World Economy

S. Korea Economy Mired in Complications

S. Korea Economy Mired in ComplicationsS. Korea Economy Mired in Complications

In a meeting with reporters last week, Finance Minister Choi Kyung-hwan dismissed warnings that the South Korean economy may be facing its worst ever conditions as exaggerated.

“Some have said our economy is heading toward a grave crisis, but all data are showing South Korea is doing better than most of its peer countries under difficult situations,” he said, Yahoo reported.

Choi, who concurrently serves as deputy prime minister for economic affairs, argued that if exports had not fallen, Asia’s fourth-largest economy could have expanded by nearly 4% this year. As he indicated, declining exports are projected to push down the country’s 2015 growth rate by about 1 percentage point below 3%.

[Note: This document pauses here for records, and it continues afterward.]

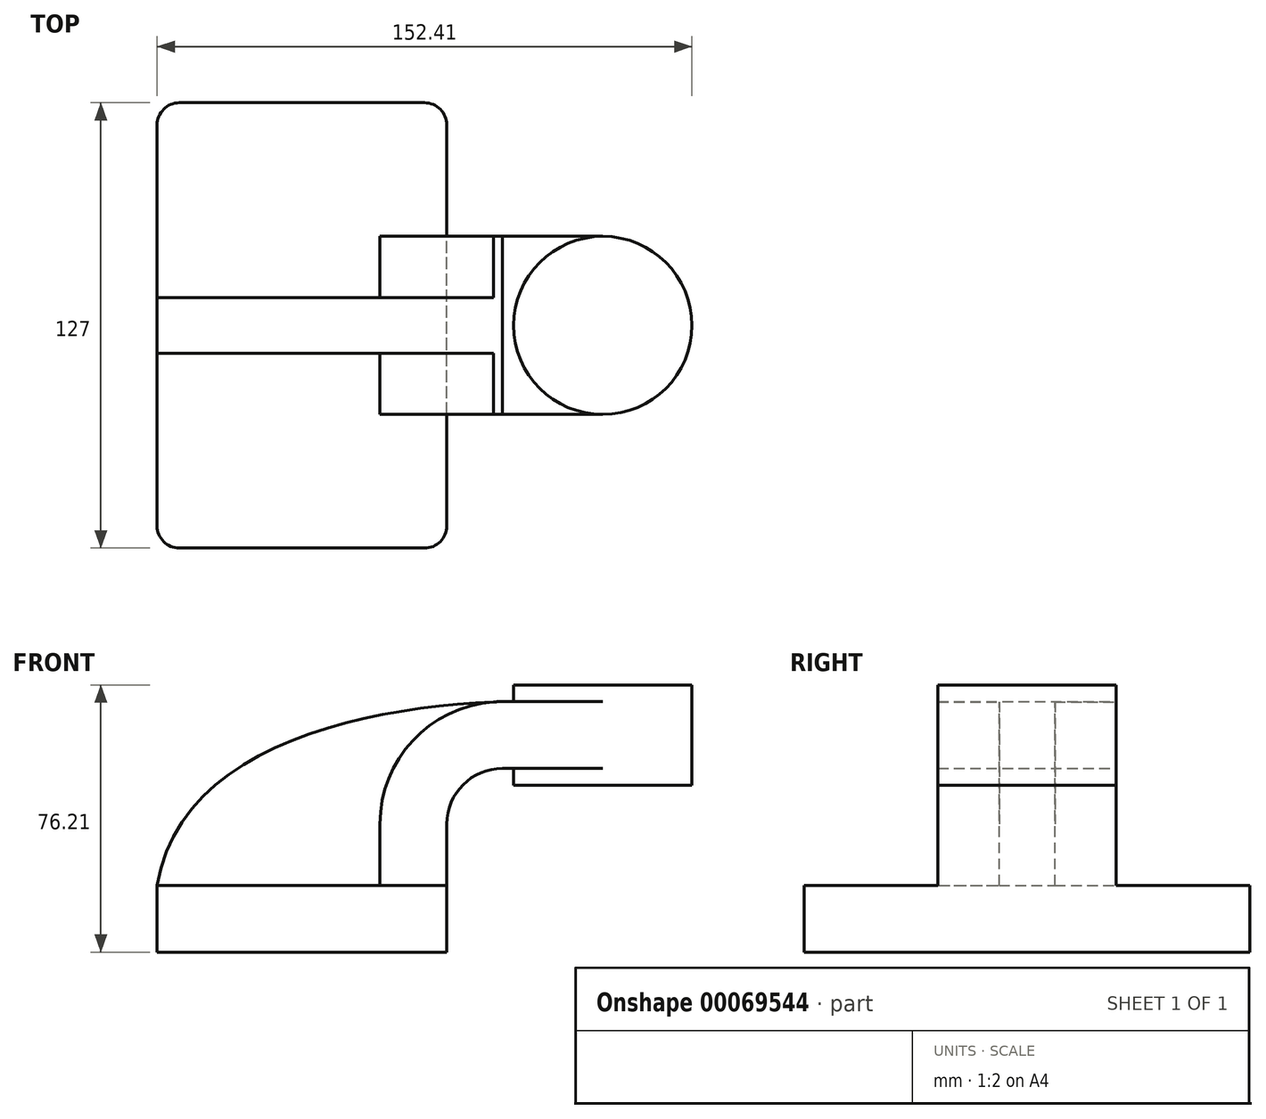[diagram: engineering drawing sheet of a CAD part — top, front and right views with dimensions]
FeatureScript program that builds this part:
annotation { "Feature Type Name" : "Feature", "Feature Type Description" : "" }
export const myFeature = defineFeature(function(context is Context, id is Id, definition is map)
    precondition{}
    {
        {
            var Q0;
            Q0=qCreatedBy(makeId("Front.planeOp"),FACE);
            var sketch = newSketch(context, id + "F0", { "sketchPlane" : qUnion([Q0])});
            skLineSegment(sketch, "E0.rect.bottom", {"start": v(-41.28, 9.53) * mm, "end": v(41.28, 9.53) * mm});
            skLineSegment(sketch, "E0.rect.top", {"start": v(-41.27, -9.53) * mm, "end": v(41.27, -9.53) * mm});
            skLineSegment(sketch, "E0.rect.left", {"start": v(-41.28, 9.53) * mm, "end": v(-41.28, -9.53) * mm});
            skLineSegment(sketch, "E0.rect.right", {"start": v(41.28, 9.53) * mm, "end": v(41.28, -9.53) * mm});
            skPoint(sketch, "E0.rect.middle", {"position": v(0, 0) * mm});
            skLineSegment(sketch, "E1", {"start": v(41.28, 9.53) * mm, "end": v(41.28, 26.99) * mm});
            skArc(sketch, "E2", {"start": v(57.15, 42.86) * mm, "mid": v(45.92, 38.21) * mm, "end": v(41.28, 26.99) * mm});
            skLineSegment(sketch, "E3.rect.bottom", {"start": v(111.12, 38.1) * mm, "end": v(60.32, 38.1) * mm});
            skLineSegment(sketch, "E3.rect.top", {"start": v(111.12, 66.67) * mm, "end": v(60.32, 66.67) * mm});
            skLineSegment(sketch, "E3.rect.left", {"start": v(111.12, 38.1) * mm, "end": v(111.12, 66.67) * mm});
            skLineSegment(sketch, "E3.rect.right", {"start": v(60.32, 38.1) * mm, "end": v(60.32, 66.67) * mm});
            skPoint(sketch, "E3.rect.middle", {"position": v(85.73, 52.39) * mm});
            skLineSegment(sketch, "E4", {"start": v(85.72, 66.67) * mm, "end": v(85.72, 38.1) * mm});
            skLineSegment(sketch, "E5", {"start": v(85.72, 42.86) * mm, "end": v(57.15, 42.86) * mm});
            skLineSegment(sketch, "E6.0", {"start": v(22.22, 9.53) * mm, "end": v(22.22, 26.99) * mm});
            skArc(sketch, "E6.1", {"start": v(57.15, 61.91) * mm, "mid": v(32.45, 51.68) * mm, "end": v(22.23, 26.99) * mm});
            skLineSegment(sketch, "E6.2", {"start": v(85.72, 61.91) * mm, "end": v(57.15, 61.91) * mm});
            skFitSpline(sketch, "E7", {"points": [v(-41.27, 9.52) * mm, v(57.15, 61.91) * mm], "startDerivative": vector(19.23, 120.21) * mm, "endDerivative": vector(115.46, 3.61) * mm});
            skSolve(sketch);
        }
        {
            var Q0;
            Q0=makeQuery(id+"F0.imprint","IMPRINT",FACE,{"disambiguationData":[TD([[makeQuery(id+"F0.imprint","IMPRINT",EDGE,{"derivedFrom":sQuery(id+"F0.wireOp",EDGE,"E0.rect.top")}),1.0]])]});
            extrude(context, id + "F1", {"entities" : qUnion([Q0]), "endBound" : BoundingType.SYMMETRIC, "depth" : 127 * mm});
        }
        {
            var Q0;
            {var subQ9=sQuery(id+"F0.wireOp",EDGE,"E1");Q0=makeQuery(id+"F0.imprint","IMPRINT",FACE,{"disambiguationData":[TD([[makeQuery(id+"F0.imprint","IMPRINT",EDGE,{"derivedFrom":subQ9}),1.0]])]});}
            var Q1;
            {var subQ0=sQuery(id+"F0.wireOp",EDGE,"E5");var subQ1=sQuery(id+"F0.wireOp",EDGE,"E3.rect.right");var subQ2=makeQuery(id+"F0.imprint","INTERSECT",VERTEX,{"derivedFrom":[subQ1,subQ0]});Q1=makeQuery(id+"F0.imprint","IMPRINT",FACE,{"disambiguationData":[TD([[makeQuery(id+"F0.imprint","IMPRINT",EDGE,{"disambiguationData":[TD([[subQ2,-1.0]])],"derivedFrom":subQ1}),-1.0]])]});}
            extrude(context, id + "F2", {"entities" : qUnion([Q0, Q1]), "operationType" : NewBodyOperationType.ADD, "endBound" : BoundingType.SYMMETRIC, "depth" : 50.8 * mm});
        }
        {
            var Q0;
            {var subQ3=sQuery(id+"F0.wireOp",EDGE,"E6.0");Q0=makeQuery(id+"F0.imprint","IMPRINT",FACE,{"disambiguationData":[TD([[makeQuery(id+"F0.imprint","IMPRINT",EDGE,{"derivedFrom":subQ3}),1.0]])]});}
            extrude(context, id + "F3", {"entities" : qUnion([Q0]), "operationType" : NewBodyOperationType.ADD, "endBound" : BoundingType.SYMMETRIC, "depth" : 15.88 * mm});
        }
        {
            var Q0;
            {var subQ4=sQuery(id+"F0.wireOp",EDGE,"E3.rect.left");Q0=makeQuery(id+"F0.imprint","IMPRINT",FACE,{"disambiguationData":[TD([[makeQuery(id+"F0.imprint","IMPRINT",EDGE,{"derivedFrom":subQ4}),1.0]])]});}
            var Q1;
            Q1=sQuery(id+"F0.wireOp",EDGE,"E4");
            revolve(context, id + "F4", {"operationType" : NewBodyOperationType.ADD, "entities" : qUnion([Q0]), "axis" : qUnion([Q1]), "revolveType" : RevolveType.FULL});
        }
        {
            var Q0;
            Q0=makeQuery(id+"F1.opExtrude","CAP_EDGE",EDGE,{"disambiguationData":[OSD([sQuery(id+"F0.wireOp",EDGE,"E0.rect.right")])],"isStart":false});
            var Q1;
            Q1=makeQuery(id+"F1.opExtrude","CAP_EDGE",EDGE,{"disambiguationData":[OSD([sQuery(id+"F0.wireOp",EDGE,"E0.rect.left")])],"isStart":false});
            var Q2;
            Q2=makeQuery(id+"F1.opExtrude","CAP_EDGE",EDGE,{"disambiguationData":[OSD([sQuery(id+"F0.wireOp",EDGE,"E0.rect.right")])],"isStart":true});
            var Q3;
            Q3=makeQuery(id+"F1.opExtrude","CAP_EDGE",EDGE,{"disambiguationData":[OSD([sQuery(id+"F0.wireOp",EDGE,"E0.rect.left")])],"isStart":true});
            fillet(context, id + "F5", {"entities" : qUnion([Q0, Q1, Q2, Q3]), "radius" : 6.35 * mm, "tangentPropagation" : true, "allowEdgeOverflow" : false});
        }
    });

Still, his remarks were rebuffed by economists here as far from reality. They note that the South Korean economy is becoming mired in a complicated set of problems that might be resolved only through speedy and thorough structural reforms.

“None of the difficulties confronting our economy are easy to solve,” said Cho Young-moo, an analyst at LG Economic Research Institute. “Temporary stimulus measures may no longer be instrumental in revitalizing the economy.”

 Steeper Decline

The combined turnover of South Korean companies, which decreased by 1.2% last year, marking the first annual decline since the national statistical office began compiling related data in 2006, is expected to shrink at a steeper pace this year.

More than 3 in 10 local firms have failed to generate enough profits to pay interest on their debts for three consecutive years.

Amid a slump in global trade, the country’s exports fell by 7.4% from a year earlier in the first 11 months of the year. With their competitiveness eroded by rivals from both advanced and emerging nations, South Korea’s manufacturing exporters, which have led the country’s rise to become a major economic powerhouse, are becoming more of a drag on its growth.

The economic team headed by Choi, who took office in July last year, has tried to shore up the economy with a series of measures to bolster domestic demand. The finance minister’s remarks last week might be seen as pointing out that the efforts to boost the property market and consumer spending had prevented the economy from being drawn into a steep downturn.

But economists note such stimulus measures have treated only the symptoms, rather than the underlying cause of South Korea’s deepening economic woes.

In fact, South Korea has seen its ratio of national debt to gross domestic product on the brink of surpassing 40% and household debt rising near to 1.2 quadrillion won ($1 trillion) as Choi has been pushing to galvanize domestic expenditure by drawing up a supplementary budget, reducing consumption tax rates and holding nationwide sales promotion events.

The chief economic policymaker said at a year-end meeting with reporters that the South Korean economy would face tough challenges in 2016 as overall conditions at home and abroad might show little improvement.

“Everyone must be on guard as the New Year is certain to be full of difficulties,” said Choi, a third-term lawmaker.